Presque au même moment que l'alternative «chubby», un filtre «minceur» apparaissait sur la plateforme.
Pendant que certains cherchaient la motivation d’aller au gym en ajoutant des kilogrammes à leur silhouette mince, d’autres ont usé de la médecine contraire en générant des photos d’eux flanquées de la légende suivante: «De quoi j'aurais l'air si j’étais mince .»
Les filtres TikTok seraient-ils de plus en plus discriminatoires?
«On est loin des oreilles de chiens et des museaux de souris qu’on nous a vendus au début. On voit peut-être un relâchement depuis l’élection de Donald Trump dans la mesure où toutes les plateformes assouplissent leurs règles», fait valoir la professeure Grondin-Robillard.
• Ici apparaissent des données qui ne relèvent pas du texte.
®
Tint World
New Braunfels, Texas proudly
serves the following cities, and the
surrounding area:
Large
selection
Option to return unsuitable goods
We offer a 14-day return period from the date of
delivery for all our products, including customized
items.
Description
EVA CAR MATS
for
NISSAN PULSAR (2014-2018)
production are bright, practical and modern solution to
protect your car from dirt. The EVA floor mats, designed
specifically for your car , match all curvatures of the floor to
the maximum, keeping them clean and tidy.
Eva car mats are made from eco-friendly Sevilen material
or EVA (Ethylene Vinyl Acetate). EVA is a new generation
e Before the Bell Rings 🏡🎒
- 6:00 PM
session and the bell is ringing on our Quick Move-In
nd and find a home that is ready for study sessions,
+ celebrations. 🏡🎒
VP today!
«C’est une possibilité qui semble assez logique, surtout que la situation de TikTok n’est pas aussi précaire qu’elle l’était depuis la suspension de la loi censée interdire l’application aux États-Unis», poursuit-elle.
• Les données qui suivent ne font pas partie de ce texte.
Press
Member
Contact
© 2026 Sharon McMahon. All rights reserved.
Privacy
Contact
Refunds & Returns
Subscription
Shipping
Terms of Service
Les filtres cosmétiques bannis
Si ces tendances n’ont pas leur place sur l’application, elles n'ont toutefois rien de nouveau, selon l’experte.
En 2021, la lanceuse d’alerte Frances Haugen, qui a travaillé pendant des années chez Facebook, dévoilait les conclusions d’une étude interne sur les effets d’Instagram sur la santé mentale des adolescentes.
Après avoir balayé les publications sur le réseau social, une jeune fille sur trois souffrirait des comparaisons avec les autres et perdrait leur estime de soi, jusqu’à développer des troubles alimentaires comme l’anorexie ou la boulimie.
«Le 27 novembre, on annonçait que TikTok allait interdire les filtres beauté pour les mineurs afin de préserver la santé mentale des jeunes», rappelle Laurence Grondin-Robillard.
Cette décision a notamment été motivée par le fait que nombre d’adolescentes ont avoué se trouver «laides» après avoir utilisé des filtres à outrance.